*** Opening of Dataset extract ***

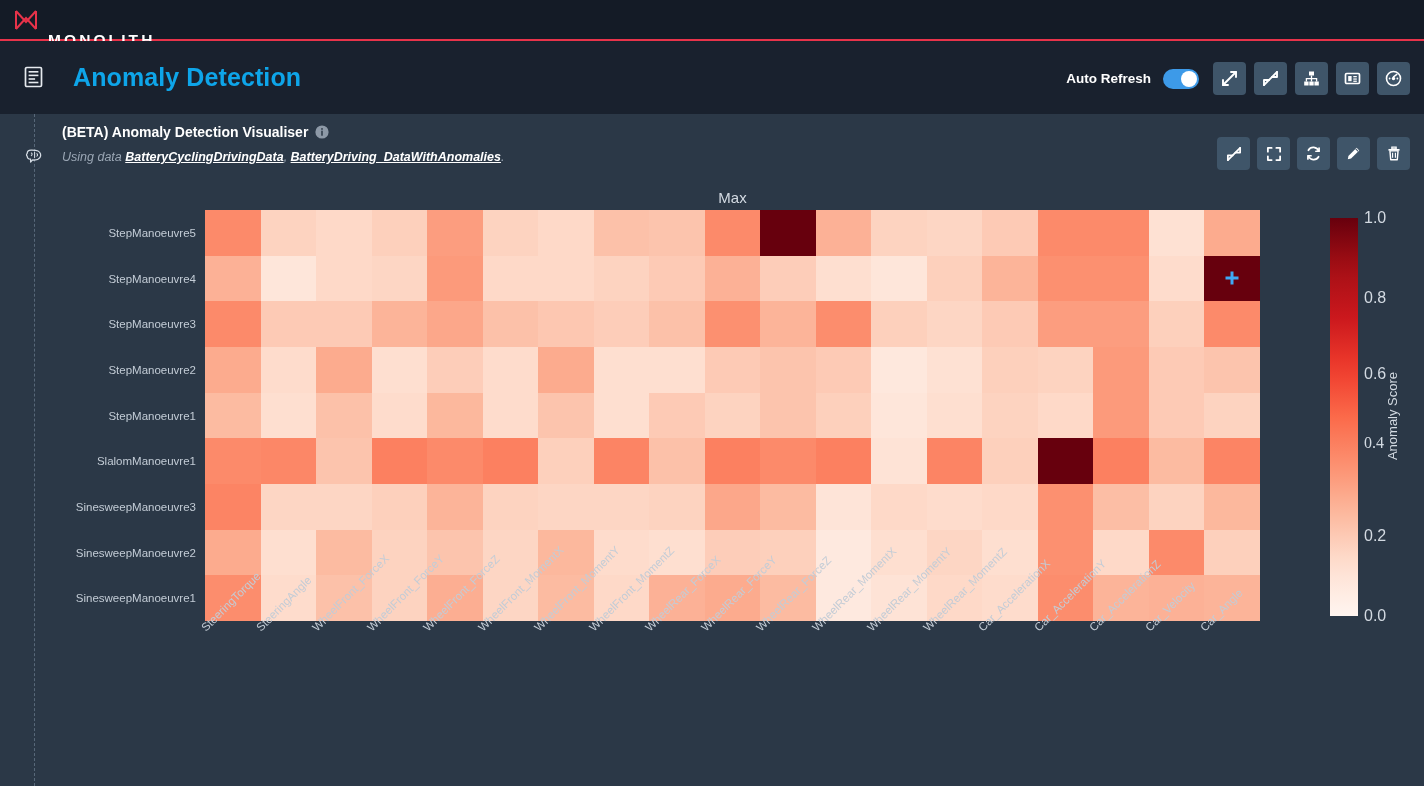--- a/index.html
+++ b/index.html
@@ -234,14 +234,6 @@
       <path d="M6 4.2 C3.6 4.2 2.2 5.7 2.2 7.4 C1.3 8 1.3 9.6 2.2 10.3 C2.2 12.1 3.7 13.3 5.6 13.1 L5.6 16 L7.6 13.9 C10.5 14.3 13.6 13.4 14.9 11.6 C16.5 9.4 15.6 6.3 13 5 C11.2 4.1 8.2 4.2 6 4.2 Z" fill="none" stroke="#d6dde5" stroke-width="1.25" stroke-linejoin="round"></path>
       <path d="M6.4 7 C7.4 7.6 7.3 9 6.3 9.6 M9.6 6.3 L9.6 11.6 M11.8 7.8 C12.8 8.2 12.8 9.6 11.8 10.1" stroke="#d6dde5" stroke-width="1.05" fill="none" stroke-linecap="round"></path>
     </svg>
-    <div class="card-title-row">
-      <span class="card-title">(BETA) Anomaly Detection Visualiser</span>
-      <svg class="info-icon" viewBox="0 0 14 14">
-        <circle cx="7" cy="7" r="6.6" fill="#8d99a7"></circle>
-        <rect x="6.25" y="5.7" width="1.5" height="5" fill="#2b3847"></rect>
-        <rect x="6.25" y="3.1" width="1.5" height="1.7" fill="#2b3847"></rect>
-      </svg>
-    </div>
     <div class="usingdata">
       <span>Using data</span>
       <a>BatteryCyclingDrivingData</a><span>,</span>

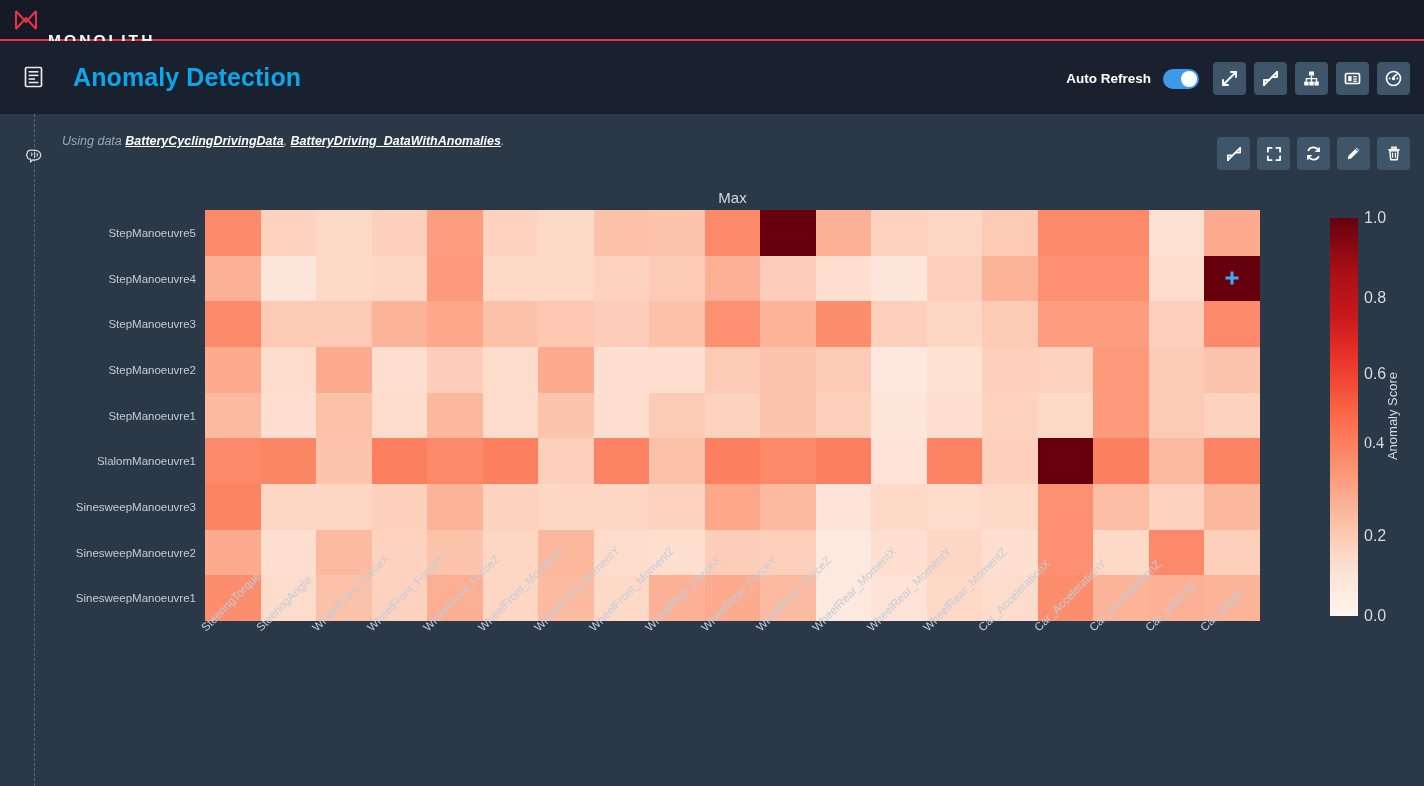--- a/index.html
+++ b/index.html
@@ -278,7 +278,6 @@
   </div>
 
   <div class="plot">
-    <div class="plot-title">Max</div>
     <div class="ylabels" id="ylabels">
         <div class="ylabel" style="top: 22.8333px;">StepManoeuvre5</div>
         <div class="ylabel" style="top: 68.5px;">StepManoeuvre4</div>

*** Close of Dataset extract ***

> Exercise details: Which lines in the listing above hold the word "stroke"? Show each of them.

> Your response:
       <path d="M6 4.2 C3.6 4.2 2.2 5.7 2.2 7.4 C1.3 8 1.3 9.6 2.2 10.3 C2.2 12.1 3.7 13.3 5.6 13.1 L5.6 16 L7.6 13.9 C10.5 14.3 13.6 13.4 14.9 11.6 C16.5 9.4 15.6 6.3 13 5 C11.2 4.1 8.2 4.2 6 4.2 Z" fill="none" stroke="#d6dde5" stroke-width="1.25" stroke-linejoin="round"></path>
       <path d="M6.4 7 C7.4 7.6 7.3 9 6.3 9.6 M9.6 6.3 L9.6 11.6 M11.8 7.8 C12.8 8.2 12.8 9.6 11.8 10.1" stroke="#d6dde5" stroke-width="1.05" fill="none" stroke-linecap="round"></path>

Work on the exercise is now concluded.